O egresso Leone de Souza Medina avaliou a influência de temperatura e manejo alimentar da pré-engorda do cará em sistemas de recirculação de água.

Orientada pelo professor Giovanni Lemos de Mello no Laboratório de Aquicultura da Udesc Laguna, a pesquisa de Medina foi publicada em uma matéria da plataforma Aquaculture Brasil e apresentada no YouTube.

Além disso, o trabalho foi premiado no Congresso Aquaciência 2018, realizado em Natal, tendo se destacado com mérito na apresentação oral e na apresentação de painel.
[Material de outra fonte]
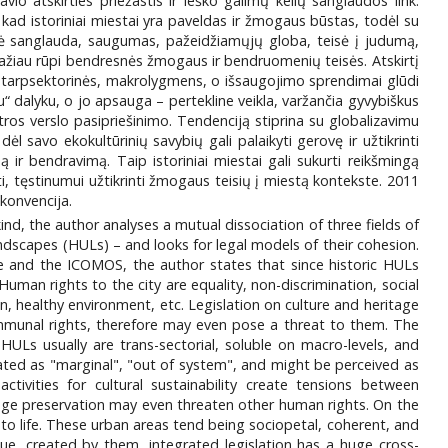
io atskirties priežastis ir ieško galimų kelių sanglaudos link.
ad istoriniai miestai yra paveldas ir žmogaus būstas, todėl su
alinė sanglauda, saugumas, pažeidžiamųjų globa, teisė į judumą,
 mažiau rūpi bendresnės žmogaus ir bendruomenių teisės. Atskirtį
ra tarpsektorinės, makrolygmens, o išsaugojimo sprendimai glūdi
 dalyku, o jo apsauga – pertekline veikla, varžančia gyvybiškus
tros verslo pasipriešinimo. Tendenciją stiprina su globalizavimu
 savo ekokultūrinių savybių gali palaikyti gerovę ir užtikrinti
r bendravimą. Taip istoriniai miestai gali sukurti reikšmingą
ti, tęstinumui užtikrinti žmogaus teisių į miestą kontekste. 2011
konvencija.
nd, the author analyses a mutual dissociation of three fields of
landscapes (HULs) – and looks for legal models of their cohesion.
e and the ICOMOS, the author states that since historic HULs
uman rights to the city are equality, non-discrimination, social
n, healthy environment, etc. Legislation on culture and heritage
d communal rights, therefore may even pose a threat to them. The
HULs usually are trans-sectorial, soluble on macro-levels, and
ted as "marginal", "out of system", and might be perceived as
activities for cultural sustainability create tensions between
tage preservation may even threaten other human rights. On the
 to life. These urban areas tend being sociopetal, coherent, and
ue, created by them, integrated legislation has a huge cross-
Atualmente, Medina é mestrando em Recursos Pesqueiros e Engenharia de Pesca na Universidade Estadual do Oeste do Paraná (Unioeste), com a linha de pesquisa voltada para nutrição de organismos aquáticos.

Sobre a pesquisa

Com um trabalho inédito no cenário da piscicultura brasileira, o estudo do egresso da Udesc Laguna teve o objetivo de saber as chances de o peixe cará se adaptar em condições de cultivo.

O interesse de Medina surgiu ao observar as semelhanças morfológicas entre essa espécie e a tilápia, que é mais produzida no Brasil, mas causa diversos problemas ambientais e é altamente criticada dentro da aquicultura.

Trabalhando com a hipótese de ter uma alternativa com impacto ambiental menor, o egresso da universidade chegou a resultados que mostraram desenvolvimento melhor do cará em temperaturas mais baixas, mas não foi possível abordar se essa característica é da população do peixe na região de Laguna ou da espécie em si.

Assim, outras pesquisas podem ser feitas com populações de cará em regiões diferentes do País e questões genéticas para analisar esse ponto referente à temperatura. Medina conta que seu estudo foi o primeiro sobre a espécie no Laboratório de Aquicultura da Udesc Laguna: “Meu trabalho desencadeou o interesse de outros alunos, e agora mais pesquisas com a espécie estão surgindo”.